Cisco Systems has officially phased out the 56-year-old Scientific Atlanta name and, as part of the change, it restructured the management team for what is now called the Cisco Service Provider Video Technology Group.
Jim McDonald, who had been CEO of Scientific Atlanta since 1993, has moved out of day-to-day management responsibilities and will be “in more of an advisory role” to Tony Bates, senior vice president and general manager of Cisco’s Service Provider Group, who oversees the Video Technology Group, spokeswoman Sara Zavala said.
McDonald will remain based in Atlanta.
Two executives are now managing the Video Technology Group, or VTG for short: Michael Harney, corporate senior vice president and president of the Subscriber Networks unit; and Dwight Duke, corporate senior vice president and president of Transmission Network Systems.
Both report to Bates and Cisco senior vice president Pankaj Patel, who also has the title of general manager for the Service Provider Group.
Zavala said no executives are leaving the former Scientific Atlanta group as part of the reorganization. At last count the group’s approximately 9,900 employees represented 16% of Cisco’s 61,535 worldwide employees at the conclusion of its previous fiscal year ended July 2007.
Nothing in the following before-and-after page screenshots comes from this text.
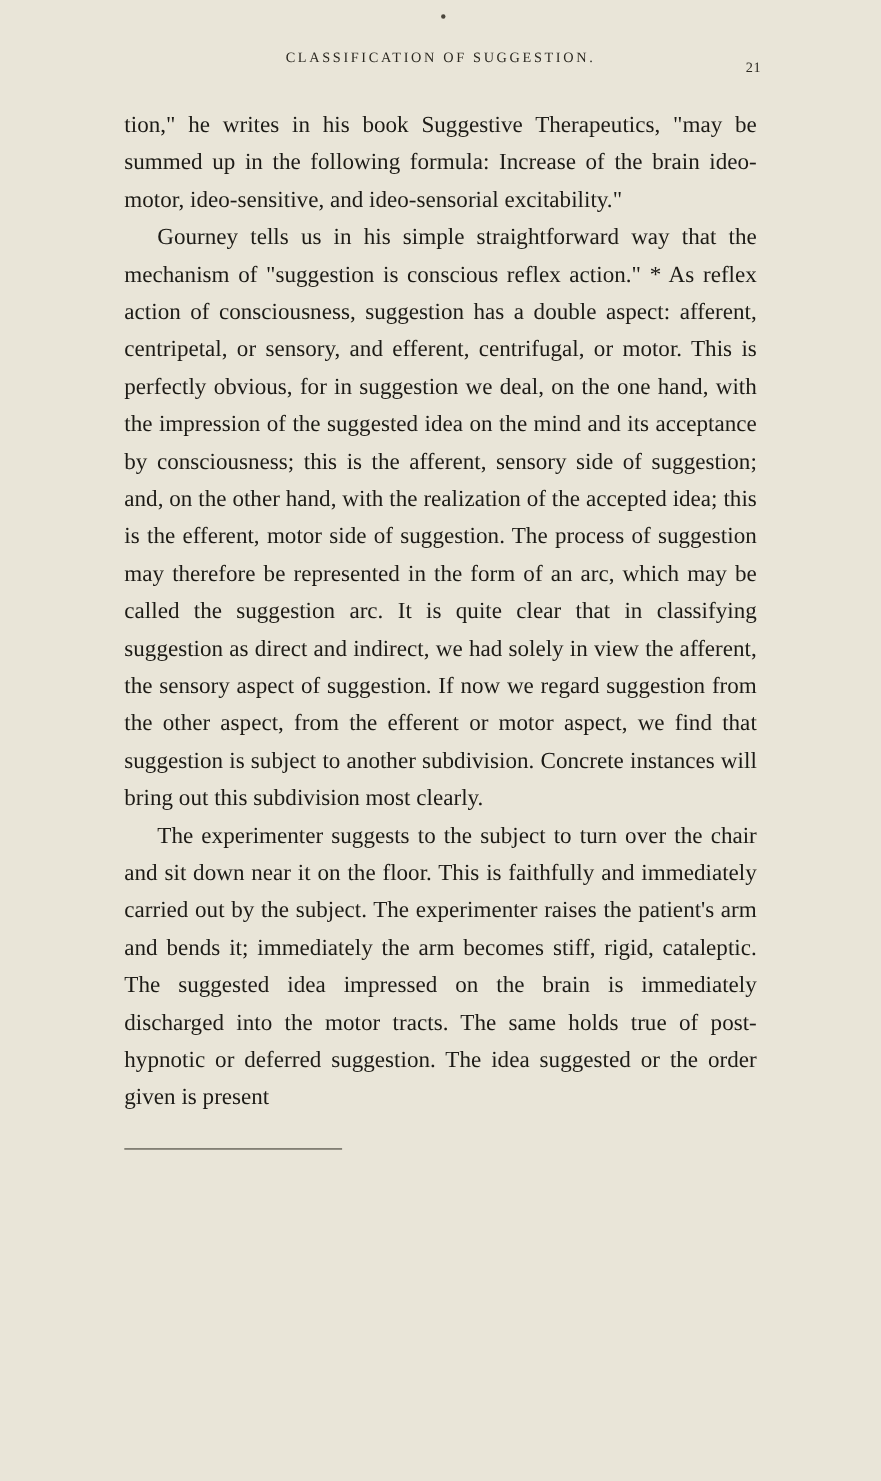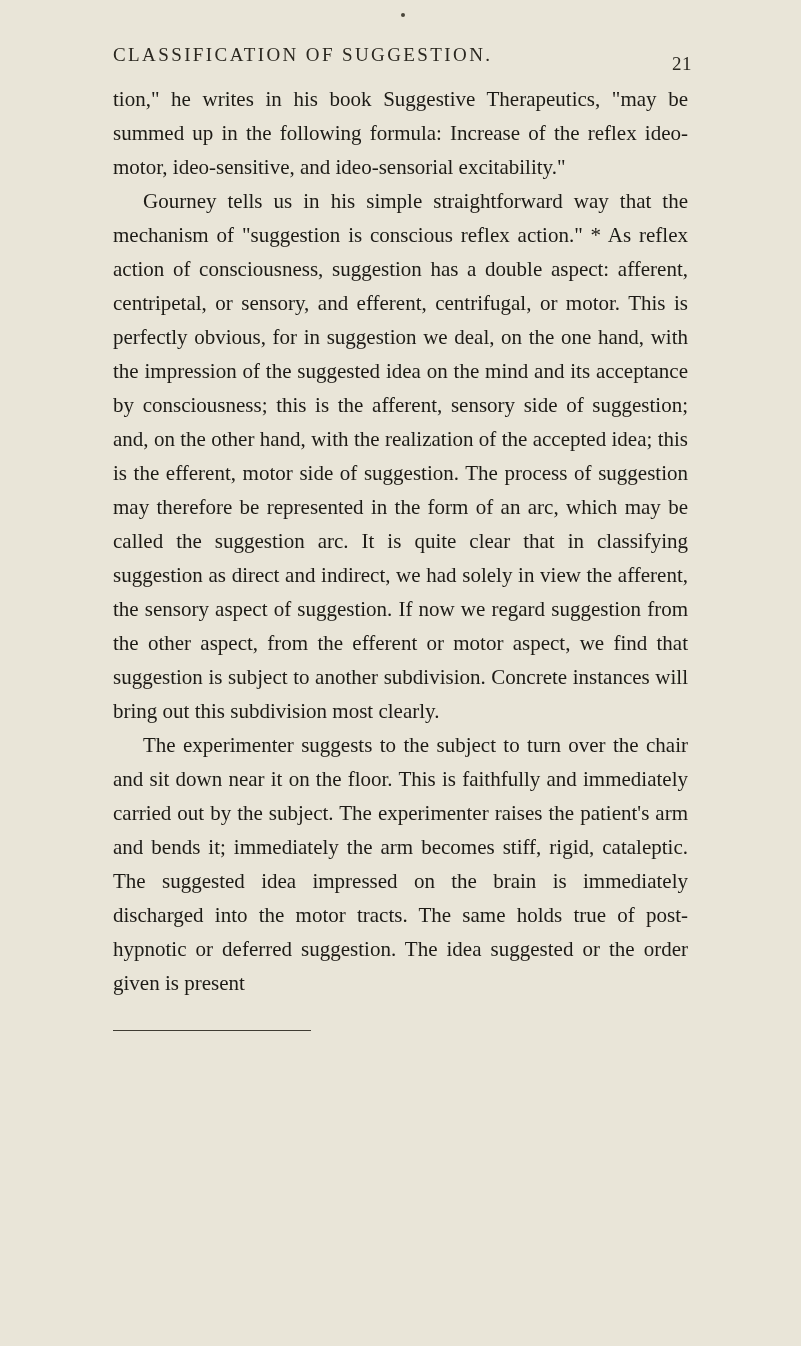--- a/index.html
+++ b/index.html
@@ -30,10 +30,11 @@
   }
   .running-head {
     position: relative;
-    font-size: 19px;
+    text-align: center;
+    font-size: 13px;
     letter-spacing: 2.4px;
     color: #2b2820;
-    margin-bottom: 16px;
+    margin-bottom: 36px;
     white-space: nowrap;
   }
   .running-head .page-number {

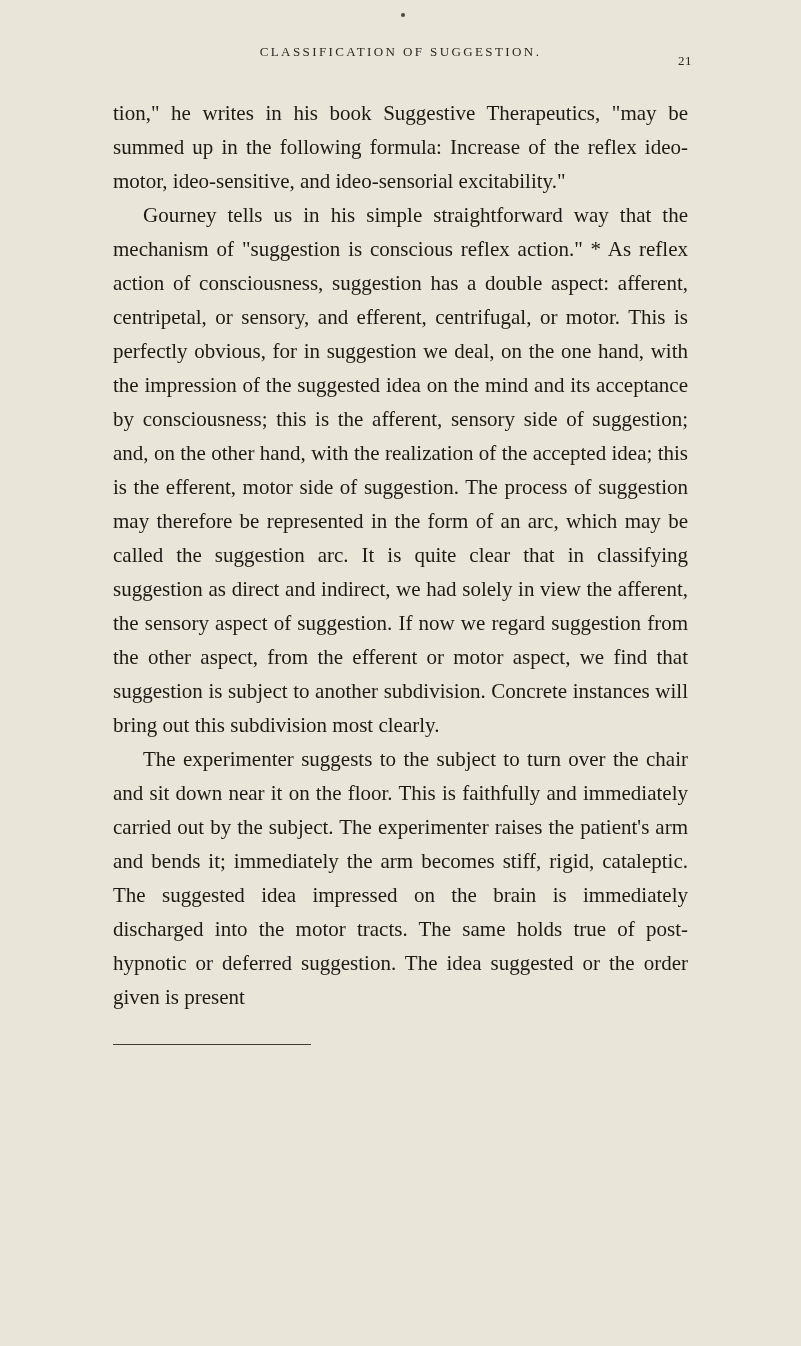--- a/index.html
+++ b/index.html
@@ -84,7 +84,7 @@
 
   <div class="body-text">
 
-    <p class="no-indent"><span>tion," he writes in his book </span><span class="italic">Suggestive Therapeutics,</span><span> "may be summed up in the following formula: Increase of the </span><span class="italic">reflex</span><span> ideo-motor, ideo-sensitive, and ideo-sensorial excitability."</span></p>
+    <p class="no-indent"><span>tion," he writes in his book </span><span class="italic">Suggestive Therapeutics,</span><span> "may be summed up in the following formula: Increase of the </span><span class="italic">brain</span><span> ideo-motor, ideo-sensitive, and ideo-sensorial excitability."</span></p>
 
     <p><span>Gourney tells us in his simple straightforward way that the mechanism of "suggestion is conscious reflex action." * As reflex action of consciousness, suggestion has a double aspect: afferent, centripetal, or sensory, and efferent, centrifugal, or motor. This is perfectly obvious, for in suggestion we deal, on the one hand, with the impression of the suggested idea on the mind and its acceptance by consciousness; this is the afferent, sensory side of suggestion; and, on the other hand, with the realization of the accepted idea; this is the efferent, motor side of suggestion. The process of suggestion may therefore be represented in the form of an arc, which may be called the suggestion arc. It is quite clear that in classifying suggestion as direct and indirect, we had solely in view the afferent, the sensory aspect of suggestion. If now we regard suggestion from the other aspect, from the efferent or motor aspect, we find that suggestion is subject to another subdivision. Concrete instances will bring out this subdivision most clearly.</span></p>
Cisco about two weeks ago replaced the signage at SA’s headquarters in Lawrenceville, Ga., with the Cisco logo.
In January, Cisco dropped the Scientific Atlanta name from its newest line of digital set-top boxes, as first reported by Multichannel News.
Now, all the products in the Video Technology Group will be rebranded. “Anything in the field currently with the SA brand/logo will not be replaced, but any new headends shipped [or] deployed will be Cisco-branded,” said Zavala.
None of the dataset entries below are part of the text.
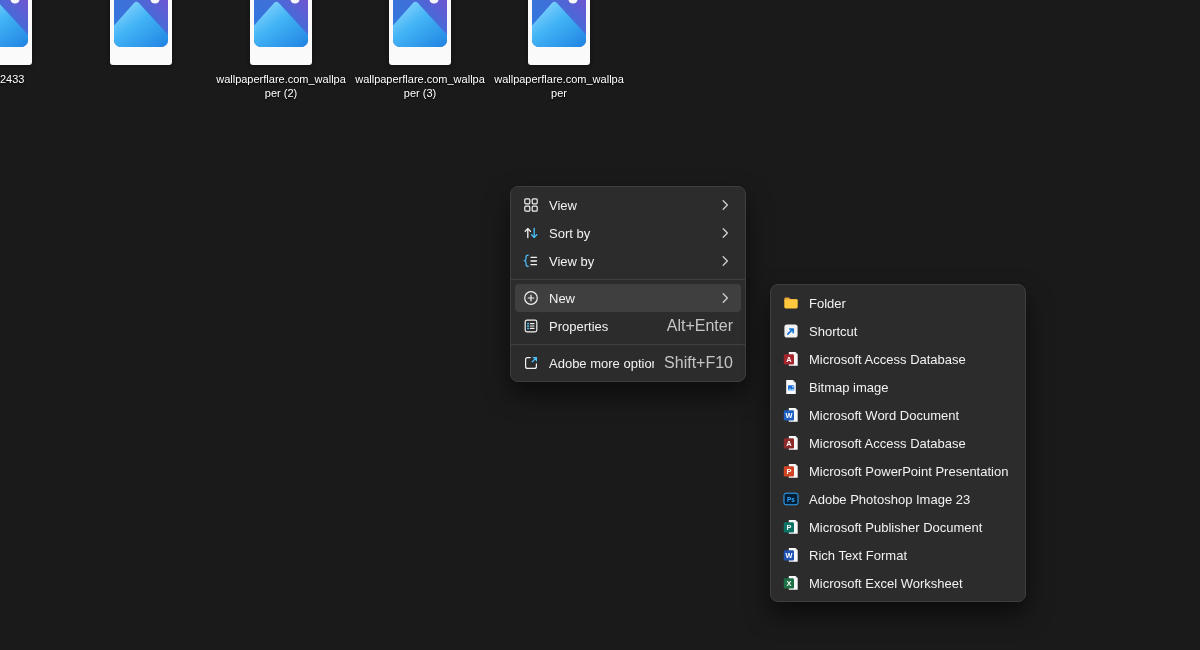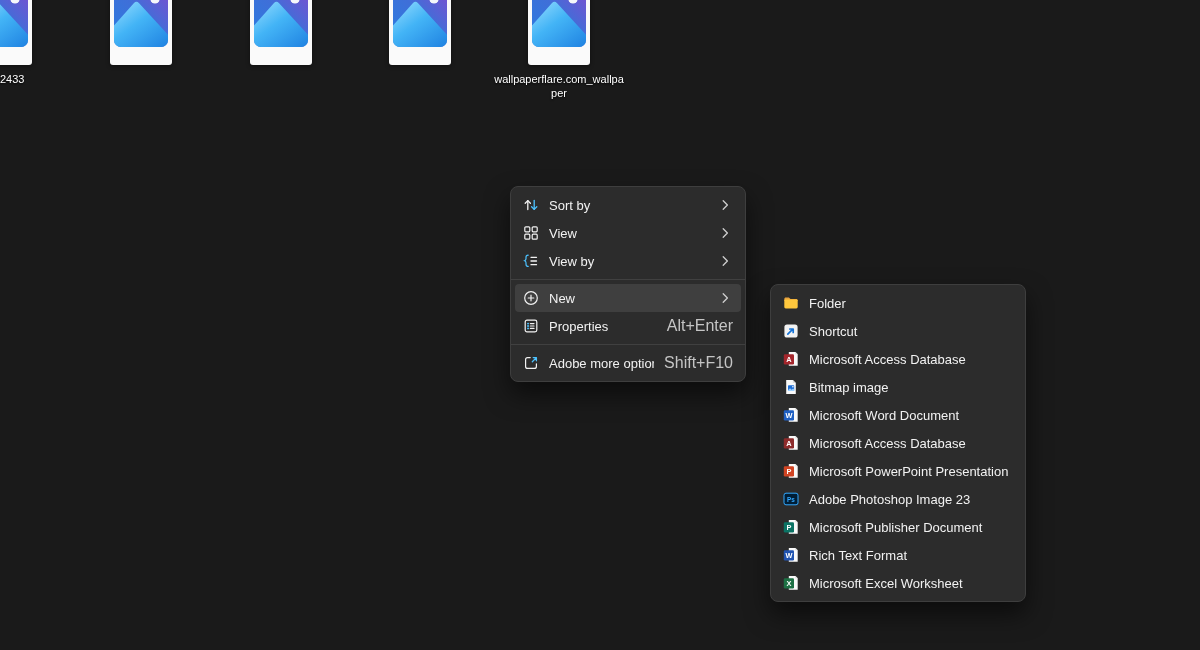--- a/index.html
+++ b/index.html
@@ -136,6 +136,7 @@
           </g>
         </svg>
       </div>
+      <div class="di-label">wallpaperflare.com_wallpaper (2)</div>
     </div>
     <div class="desktop-icon" style="left: 350px;">
       <div class="di-card">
Cisco took two years to retire the SA name, after completing the $6.9 billion acquisition of the company in February 2006. In January 2007, Cisco said it would phase out the brand over the next 12 months.
Scientific Atlanta, founded in 1951, used to manufacture a diverse range of products – including electronic test equipment for antennas and plastic-injection-molded food and beverage packaging – before shifting to cater to the cable TV industry starting in the early 1970s.